Durch die Wiederholung der "Schlußanträge 1. Instanz" und damit auch des erstinstanzlichen "Klageantrages zu 1)" hat die Klägerin im Hinblick auf die Anschlussberufung keine höheren Kosten veranlasst, so dass es bei der für den Beklagten zu 1) ermittelten Quote ohne irgendwelche Gutschreibungen verbleibt (§ 92 Abs. 2 ZPO).

2. Der Wert des Streitgegenstandes hätte mithin für die gerichtliche Entscheidung nach § 63 Abs. 1 GKG n.F. i.V.m. § 32 Abs. 1 RVG festzusetzen. Für die Feststellungsanträge zu 1) ("Vorkündigung") und zu 2) (Bestand eines Arbeitsverhältnisses zur Beklagten zu 2) war jeweils gemäß § 42 Abs. 4 Satz 1 GKG n.F. das Vierteljahreseinkommen der Klägerin anzusetzen. Der Feststellungsantrag aus der Anschlussschrift war im Hinblick auf die mit der vermeintlichen "Nachkündigung" angestrebte zwei Monate frühere Beendigung des Arbeitsverhältnisses mit dem doppelten Monatsverdienst der Klägerin zu bewerten. Gleiches gilt nach §§ 3 ff. ZPO für den Weiterbeschäftigungsantrag zu 4). Die Addition aller Einzelbeträge ergibt den Gesamtstreitwert. Der Streitwertbeschluss hat mit der Urteilsformel verbunden werden können.
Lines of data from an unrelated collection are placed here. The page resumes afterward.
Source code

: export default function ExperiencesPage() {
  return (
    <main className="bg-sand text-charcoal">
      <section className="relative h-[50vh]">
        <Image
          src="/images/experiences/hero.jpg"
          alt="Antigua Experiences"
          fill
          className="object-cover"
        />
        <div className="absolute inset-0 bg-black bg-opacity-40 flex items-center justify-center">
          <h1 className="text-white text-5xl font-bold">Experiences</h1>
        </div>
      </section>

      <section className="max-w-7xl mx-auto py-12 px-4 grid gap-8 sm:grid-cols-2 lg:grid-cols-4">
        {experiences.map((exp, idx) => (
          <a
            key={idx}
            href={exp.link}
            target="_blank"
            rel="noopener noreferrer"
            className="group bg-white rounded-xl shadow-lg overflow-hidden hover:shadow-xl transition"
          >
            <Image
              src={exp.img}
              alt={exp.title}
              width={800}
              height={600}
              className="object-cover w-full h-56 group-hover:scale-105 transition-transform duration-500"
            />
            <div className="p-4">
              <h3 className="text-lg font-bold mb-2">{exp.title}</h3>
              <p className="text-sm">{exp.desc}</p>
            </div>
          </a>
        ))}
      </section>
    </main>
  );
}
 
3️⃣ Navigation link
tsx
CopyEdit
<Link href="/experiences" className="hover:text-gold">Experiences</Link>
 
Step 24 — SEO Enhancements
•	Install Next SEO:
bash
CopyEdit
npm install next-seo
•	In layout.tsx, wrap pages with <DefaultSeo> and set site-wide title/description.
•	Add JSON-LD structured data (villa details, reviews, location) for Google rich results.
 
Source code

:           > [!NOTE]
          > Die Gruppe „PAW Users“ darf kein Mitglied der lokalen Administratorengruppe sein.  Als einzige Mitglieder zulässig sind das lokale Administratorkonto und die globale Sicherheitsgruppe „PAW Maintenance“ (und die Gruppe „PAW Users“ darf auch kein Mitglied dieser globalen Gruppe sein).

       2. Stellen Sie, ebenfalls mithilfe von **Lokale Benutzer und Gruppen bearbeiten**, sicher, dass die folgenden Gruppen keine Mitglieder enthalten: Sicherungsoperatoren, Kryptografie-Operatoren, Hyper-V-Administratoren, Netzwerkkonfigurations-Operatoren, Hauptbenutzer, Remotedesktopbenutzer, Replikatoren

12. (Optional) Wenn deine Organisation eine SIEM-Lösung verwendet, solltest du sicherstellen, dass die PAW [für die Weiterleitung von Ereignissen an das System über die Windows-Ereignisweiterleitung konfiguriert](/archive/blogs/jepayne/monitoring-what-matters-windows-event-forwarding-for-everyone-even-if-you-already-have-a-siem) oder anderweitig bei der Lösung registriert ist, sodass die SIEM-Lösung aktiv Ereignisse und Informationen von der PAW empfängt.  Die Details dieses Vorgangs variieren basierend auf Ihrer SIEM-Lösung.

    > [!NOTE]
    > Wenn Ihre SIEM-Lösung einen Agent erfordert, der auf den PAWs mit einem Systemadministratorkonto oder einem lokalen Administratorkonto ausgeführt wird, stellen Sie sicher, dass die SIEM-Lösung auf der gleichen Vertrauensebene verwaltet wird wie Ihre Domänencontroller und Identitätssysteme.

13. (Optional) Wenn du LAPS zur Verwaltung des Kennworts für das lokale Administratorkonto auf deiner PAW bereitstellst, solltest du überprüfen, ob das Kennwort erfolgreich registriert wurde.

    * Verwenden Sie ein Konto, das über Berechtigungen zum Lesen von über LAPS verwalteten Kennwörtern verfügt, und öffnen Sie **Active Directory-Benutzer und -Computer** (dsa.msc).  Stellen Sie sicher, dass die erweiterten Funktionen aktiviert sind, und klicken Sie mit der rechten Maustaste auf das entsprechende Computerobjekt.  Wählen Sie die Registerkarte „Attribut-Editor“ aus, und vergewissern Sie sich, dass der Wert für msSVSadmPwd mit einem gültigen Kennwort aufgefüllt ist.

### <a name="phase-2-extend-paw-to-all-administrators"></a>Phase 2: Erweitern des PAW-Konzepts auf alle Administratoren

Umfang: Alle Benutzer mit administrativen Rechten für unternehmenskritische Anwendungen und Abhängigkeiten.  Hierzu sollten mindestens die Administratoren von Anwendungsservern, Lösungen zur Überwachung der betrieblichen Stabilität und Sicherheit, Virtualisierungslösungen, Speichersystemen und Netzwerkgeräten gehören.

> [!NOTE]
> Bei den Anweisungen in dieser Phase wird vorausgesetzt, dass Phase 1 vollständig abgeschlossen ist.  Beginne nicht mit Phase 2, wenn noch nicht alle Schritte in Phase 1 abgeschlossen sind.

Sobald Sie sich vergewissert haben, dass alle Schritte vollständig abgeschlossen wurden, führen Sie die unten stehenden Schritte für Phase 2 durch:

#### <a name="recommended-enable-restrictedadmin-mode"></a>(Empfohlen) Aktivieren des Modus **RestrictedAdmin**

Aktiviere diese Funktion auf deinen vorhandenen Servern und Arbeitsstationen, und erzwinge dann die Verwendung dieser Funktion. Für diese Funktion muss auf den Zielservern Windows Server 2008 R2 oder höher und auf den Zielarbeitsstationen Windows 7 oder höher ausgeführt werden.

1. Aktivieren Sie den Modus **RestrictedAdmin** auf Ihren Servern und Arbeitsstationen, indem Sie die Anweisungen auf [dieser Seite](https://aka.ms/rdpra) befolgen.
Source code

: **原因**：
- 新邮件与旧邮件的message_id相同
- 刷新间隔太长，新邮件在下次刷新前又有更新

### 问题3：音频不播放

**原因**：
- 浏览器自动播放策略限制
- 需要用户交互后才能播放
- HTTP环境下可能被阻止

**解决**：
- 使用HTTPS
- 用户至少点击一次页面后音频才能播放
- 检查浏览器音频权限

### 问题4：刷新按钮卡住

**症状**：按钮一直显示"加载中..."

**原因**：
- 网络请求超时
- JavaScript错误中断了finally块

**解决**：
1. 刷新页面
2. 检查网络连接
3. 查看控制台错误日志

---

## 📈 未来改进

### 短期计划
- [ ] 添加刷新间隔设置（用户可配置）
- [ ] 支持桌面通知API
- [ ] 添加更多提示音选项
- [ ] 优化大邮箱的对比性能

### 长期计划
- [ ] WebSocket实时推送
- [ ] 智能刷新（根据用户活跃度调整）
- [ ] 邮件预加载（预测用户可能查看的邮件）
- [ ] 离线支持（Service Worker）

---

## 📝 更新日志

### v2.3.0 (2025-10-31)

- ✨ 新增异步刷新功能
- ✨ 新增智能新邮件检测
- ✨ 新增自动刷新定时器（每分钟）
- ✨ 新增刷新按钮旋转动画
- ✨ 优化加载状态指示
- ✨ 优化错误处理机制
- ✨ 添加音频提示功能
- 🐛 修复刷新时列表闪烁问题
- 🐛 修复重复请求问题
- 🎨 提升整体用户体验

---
3. Ein Grund für die Zulassung der Revision nach § 72 Abs. 1 ArbGG ist bei der vorliegenden Einzelfallgestaltung nicht ersichtlich, denn die von den Parteien aufgeworfenen Rechtsfragen sind bereits sämtlich beantwortet bzw. konnten dahingestellt bleiben. Die Nichtzulassung der Revision war in den Urteilstenor aufzunehmen, da die Parteien bereits nach Verkündung des Urteils wissen müssen, ob der zwischen ihnen bestehende Konflikt entschieden ist oder nicht (§ 72 Abs. 1 Satz 2 i.V.m. § 64 Abs. 3a ArbGG).